Every birder is used to seeing birds as frenetic bundles of energy. They're constantly flying, feeding, bathing, singing, nest-building, preening, and doing other activities. No matter what they are doing, birds are almost always in motion, with only brief pauses to perch and look about before making their next move. But even the most active bird needs to rest occasionally—so how do birds sleep?
When Birds Sleep
Most birds sleep at night. Species that are active during the day with all their regular activities are called diurnal birds, and they rest more after dark. Nocturnal birds, on the other hand, are most active at night, and they sleep during the day. Owls are the most familiar nocturnal birds, but night-herons, kiwis, poorwills, frogmouths, nightjars, pauraques, and woodcocks are also largely nocturnal.

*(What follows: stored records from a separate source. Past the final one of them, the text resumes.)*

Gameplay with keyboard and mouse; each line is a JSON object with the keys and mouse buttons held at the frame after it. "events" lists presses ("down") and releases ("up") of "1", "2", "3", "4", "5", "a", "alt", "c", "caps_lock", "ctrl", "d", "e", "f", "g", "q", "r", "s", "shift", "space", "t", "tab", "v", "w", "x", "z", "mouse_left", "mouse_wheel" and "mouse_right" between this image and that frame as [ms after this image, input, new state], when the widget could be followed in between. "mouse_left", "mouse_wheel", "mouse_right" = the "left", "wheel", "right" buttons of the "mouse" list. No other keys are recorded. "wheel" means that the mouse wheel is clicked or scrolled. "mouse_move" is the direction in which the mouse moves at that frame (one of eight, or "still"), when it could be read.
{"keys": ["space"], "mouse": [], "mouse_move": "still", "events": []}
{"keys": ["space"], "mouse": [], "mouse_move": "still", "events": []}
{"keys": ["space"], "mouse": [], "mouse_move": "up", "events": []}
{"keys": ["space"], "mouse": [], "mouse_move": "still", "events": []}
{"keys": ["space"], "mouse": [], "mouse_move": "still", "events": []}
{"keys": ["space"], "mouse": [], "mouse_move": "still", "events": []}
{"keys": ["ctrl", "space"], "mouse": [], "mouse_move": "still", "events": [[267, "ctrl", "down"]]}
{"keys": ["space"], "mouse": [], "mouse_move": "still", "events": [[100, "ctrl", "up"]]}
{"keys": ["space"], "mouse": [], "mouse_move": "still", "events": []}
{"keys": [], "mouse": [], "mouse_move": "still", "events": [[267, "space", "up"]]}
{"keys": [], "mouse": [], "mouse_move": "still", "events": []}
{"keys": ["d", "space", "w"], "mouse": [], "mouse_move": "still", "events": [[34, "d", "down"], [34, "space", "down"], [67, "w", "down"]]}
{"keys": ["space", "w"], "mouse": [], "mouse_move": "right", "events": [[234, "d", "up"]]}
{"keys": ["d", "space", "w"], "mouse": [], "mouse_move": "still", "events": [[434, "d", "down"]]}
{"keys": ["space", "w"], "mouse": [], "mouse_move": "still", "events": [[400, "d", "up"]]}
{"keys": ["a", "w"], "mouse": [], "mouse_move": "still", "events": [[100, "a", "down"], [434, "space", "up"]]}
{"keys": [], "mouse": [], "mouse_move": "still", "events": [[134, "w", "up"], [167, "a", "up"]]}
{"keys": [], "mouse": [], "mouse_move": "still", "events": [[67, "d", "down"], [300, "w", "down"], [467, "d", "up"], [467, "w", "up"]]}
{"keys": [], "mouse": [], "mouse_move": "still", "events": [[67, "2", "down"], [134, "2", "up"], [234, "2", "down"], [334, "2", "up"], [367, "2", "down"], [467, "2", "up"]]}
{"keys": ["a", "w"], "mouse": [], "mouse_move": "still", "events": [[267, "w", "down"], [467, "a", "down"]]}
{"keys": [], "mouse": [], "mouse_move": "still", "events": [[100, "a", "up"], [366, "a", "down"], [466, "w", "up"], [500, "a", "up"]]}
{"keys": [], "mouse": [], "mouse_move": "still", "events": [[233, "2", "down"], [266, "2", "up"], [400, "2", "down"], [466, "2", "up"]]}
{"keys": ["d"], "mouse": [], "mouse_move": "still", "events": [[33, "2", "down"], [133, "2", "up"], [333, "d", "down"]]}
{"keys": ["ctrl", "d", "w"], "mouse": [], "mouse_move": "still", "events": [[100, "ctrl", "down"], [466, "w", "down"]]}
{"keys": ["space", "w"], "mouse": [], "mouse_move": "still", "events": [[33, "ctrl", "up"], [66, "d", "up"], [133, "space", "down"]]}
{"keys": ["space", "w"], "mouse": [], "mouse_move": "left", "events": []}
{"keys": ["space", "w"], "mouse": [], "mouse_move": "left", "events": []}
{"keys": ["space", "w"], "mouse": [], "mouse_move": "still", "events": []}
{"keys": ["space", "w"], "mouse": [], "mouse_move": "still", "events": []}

Even diurnal species don’t just sleep at night, however. Many birds will catch brief naps during the day, often when the temperatures are hottest and it is better to stay still, or after activities when they need to rest. After a large meal, for example, many raptors will rest and nap as they digest. Nesting birds may also take brief naps while they incubate their eggs, or birds might nap after a vigorous bath while their plumage dries. Birds might also nap during bad weather, such as an afternoon thunderstorm, when it isn’t safe or possible to be out and about with other activities.
Where Birds Sleep
Different birds sleep in different places, generally in sheltered locations where they are more difficult to find. Small birds will nestle deep into brush or in thick tree foliage where they are protected from both predators and the elements, even if it is just a sturdy crook in a tree branch. Some birds, particularly quail or other terrestrial species, will snuggle into slight hollows in the ground under thick clumps of grass or brush. Wading birds and waterfowl will often sleep right on the water. They will either float or stand surrounded by water. Splashes and waves would awaken them if a predator approaches.
Cavity-nesting birds may sleep in cavities as well, tucking themselves into rock crevices, hollow trees, or empty bird houses or roost boxes for safe sleep. This is especially true in winter, when the extra shelter will help keep them safe from snow and ice and will conserve body heat. Several small birds, such as a flock of chickadees, bluebirds, or wrens, may snuggle together in winter to share the cozy space and body warmth.
Learn more: Where Do Birds Sleep at Night?
How Birds Sleep
Birds do not often go into the same deep unconsciousness as humans do when they sleep. Instead, birds have greater control over their sleep cycles, and typically use unihemispheric slow-wave sleep (USWS). In this type of sleep pattern, only half of the bird’s brain is at rest, while the other half is alert for predators and other threats. This allows birds to stay protected even as they sleep. Some migratory birds or those who remain aloft for days at a time, such as swifts and albatrosses, even use USWS in flight, and actually sleep while they are flying.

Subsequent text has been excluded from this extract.